Yahutta bir diğer mesaja: “Biz onların neler söylemekte olduklarını daha iyi biliriz. Sen onların üzerinde bir zorba değilsin; şu halde, tehdidimden korkanlara öğüt ver.”(Kaf:45).

Yahutta, edilen bu tehditten korkmuyorlarsa ne yapmalı:”Senin dinin (yaşam tarzın) sana benim dinimde (yaşam tarzım da )bana!” der geçersin.(Kafirun:6).

Bu da bu konu için ayrı bir tarzdır. Yahutta tartışma da başka bir yoldur. “Rahmanın has kulları,yeryüzün de tevazu ve vakar içerisinde yürürler ve ne zaman dar kafalı, cahil kimseler kendilerine laf atacak olsa, (sadece) selam! derler, geçerler.”(Furkan: 25-63).

Daha bunlara benzer, fikir ayrılıklarının olmasını normal gösteren o kadar çok ayet ver ki! hepsini buraya yazacak olsak bu konu hakkında son noktayı koyamayız.

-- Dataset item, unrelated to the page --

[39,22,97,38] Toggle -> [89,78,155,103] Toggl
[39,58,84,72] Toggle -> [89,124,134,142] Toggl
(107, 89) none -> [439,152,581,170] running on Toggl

Şu emirle bu konuyu bura da noktalayalım da konu sıkıcı olmasın: “İyilikle, kötülük bir olmaz. O halde sen kötülüğü en güzel tarzda uzaklaştırmaya bak. Bir de bakarsın ki seninle kendisi arasındaki düşmanlık olan kişi cendan sıcak bir dost oluvermiş!. Ne var ki buna ancak sabredenler, hayırdan büyük nasibi olan kimseler kavuşturulur.(Fussilet:34-35)

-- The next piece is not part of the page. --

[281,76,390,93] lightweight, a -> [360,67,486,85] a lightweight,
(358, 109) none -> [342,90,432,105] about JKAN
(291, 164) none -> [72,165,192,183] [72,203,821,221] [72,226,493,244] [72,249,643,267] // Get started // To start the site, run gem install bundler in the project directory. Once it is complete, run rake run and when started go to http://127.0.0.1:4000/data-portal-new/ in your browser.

Yukarıda ki emirlere göre bize düşen görev, karşımızdakini ezmek, baskı ve şiddetle susturmak değil, aksine en güzel üslup, yol ve yöntemle (İsra:53), hikmet ve bilgi dolu öğütle(Nahl:125), insanlara inancımızı, dinimizi, yol ve yönümüzü aktarmak, onların da doğru bilgiye, hidayete ulaşmalarını sağlamak olmalıdır.

Unutmayalım ki:”Birini yenmek, bastırmak çok mu çok kolaydır. Zor olan onu ikna metodu ile kazanabilmektir.

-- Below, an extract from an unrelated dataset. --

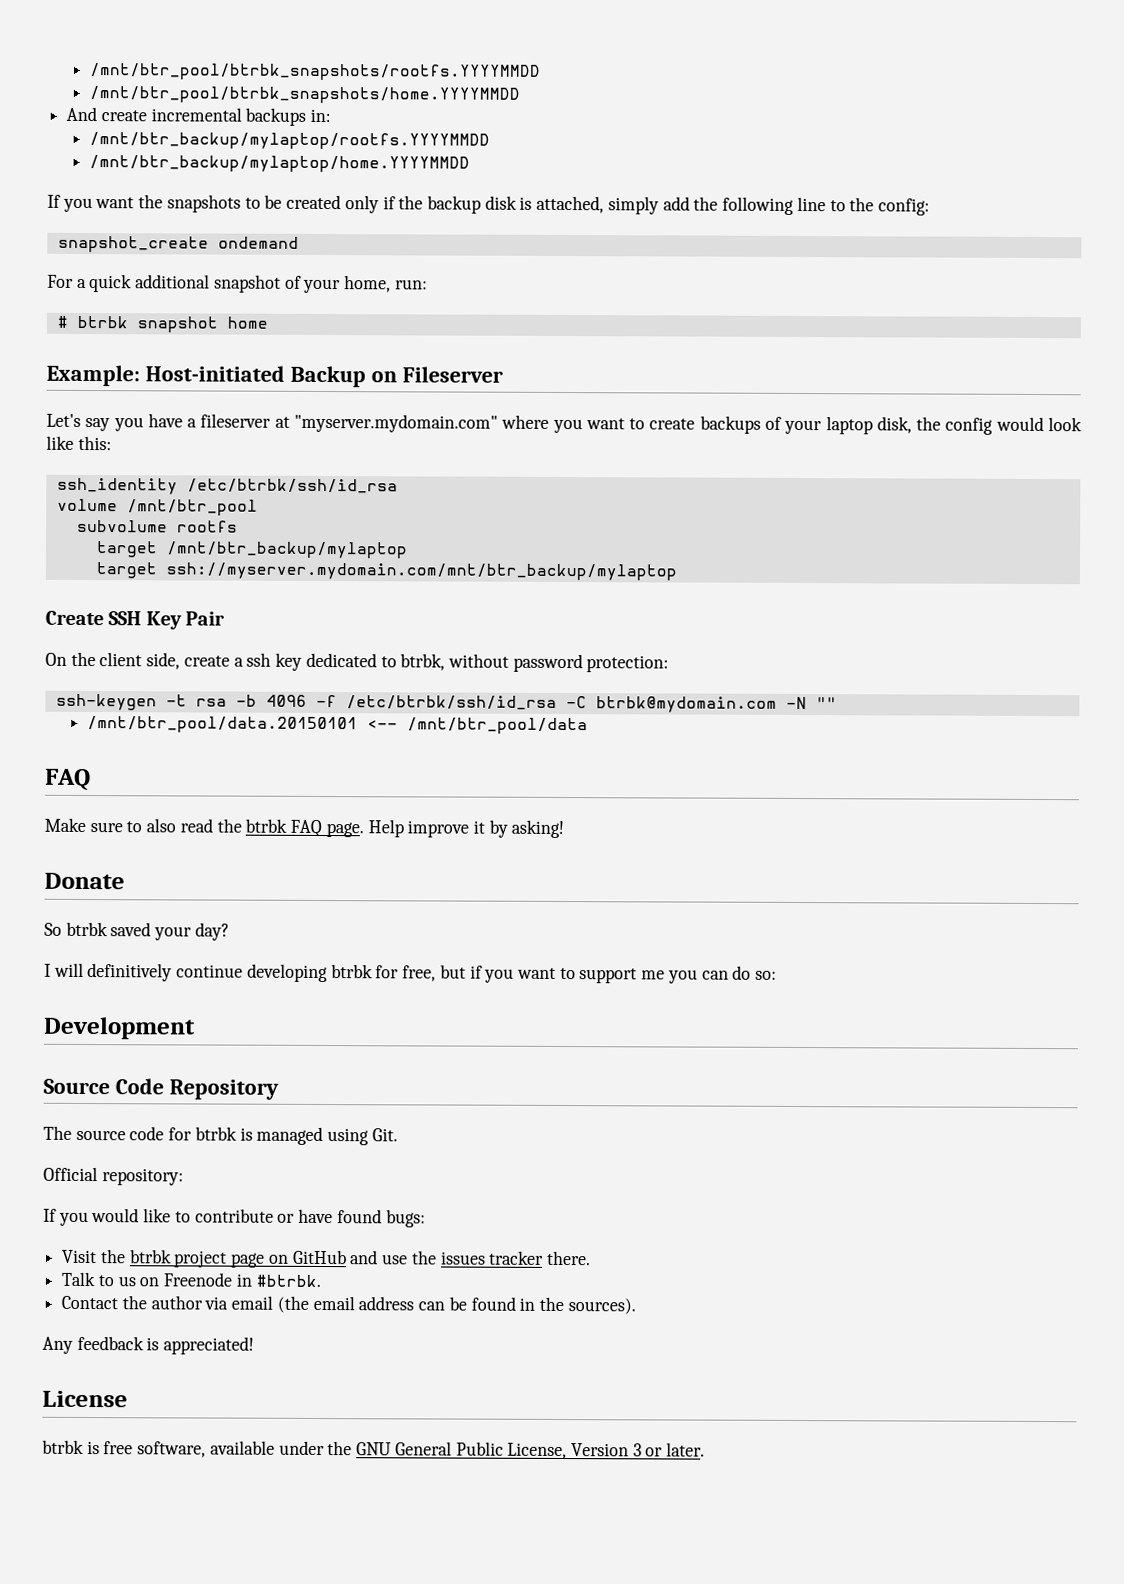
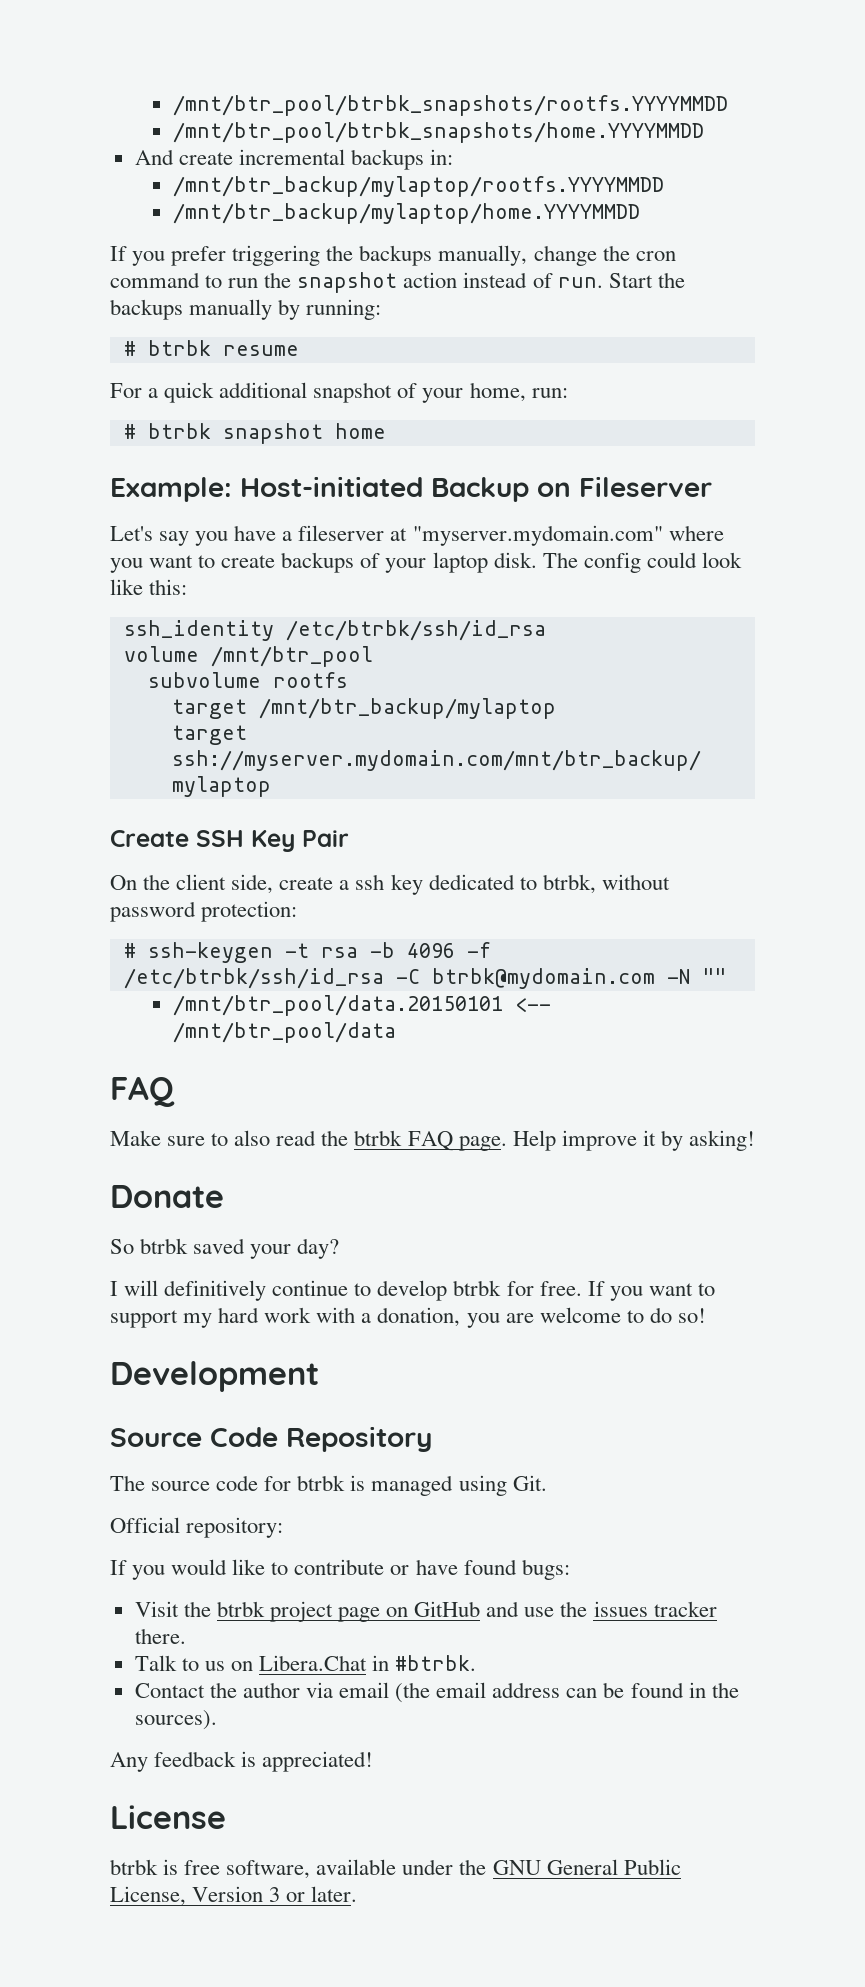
[95,194,930,216] [57,235,299,253] want the snapshots to be created only if the backup disk is attached, simply add the following line to the config: // snapshot_create ondemand -> [171,245,676,266] [110,272,685,293] [110,299,382,320] [123,340,299,356] prefer triggering the backups manually, change the cron command to run the snapshot action instead of run. Start the backups manually by running: // # btrbk resume
[876,416,1044,435] disk, the config would -> [493,552,697,573] disk. The config could
(670, 664) none -> [123,943,136,958] #
[246,963,778,984] developing btrbk for free, but if you want to support me you can do so: -> [354,1280,715,1301] [110,1307,706,1328] to develop btrbk for free. If you want to support my hard work with a donation, you are welcome to do so!
[163,1272,233,1287] Freenode -> [259,1655,368,1671] Libera.Chat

Biz, dinimizi öyle yaşamalıyız ki (hal dili), bizi öldürmeye gelen biz de toprak ve yağmur misali dirilip hayat bulsun. Sel olup hem toprağı, hem tohumu süpürüp yok etmeyelim.

Tahammül ve sabır göstermek asla acizlik değildir. Tam aksine karşımızdakine merhametin(Allah bizim her türlü günahımıza merhamet edip tövbe etmemiz yoluyla af ediyor. )gereğidir. Yeter ki fiziki saldırıya muhatap olmayalı. Şiddete baş vurmasınlar, hakarete başvurmasınlar.(Bakara:190-191). Bütün, Peygamberlerin yaptıkları da tam budur.

Hz. Ebubekir, Hz. Ömer, Hz. Osman ve Hz. Ali’yi birleştiren özne işte budur.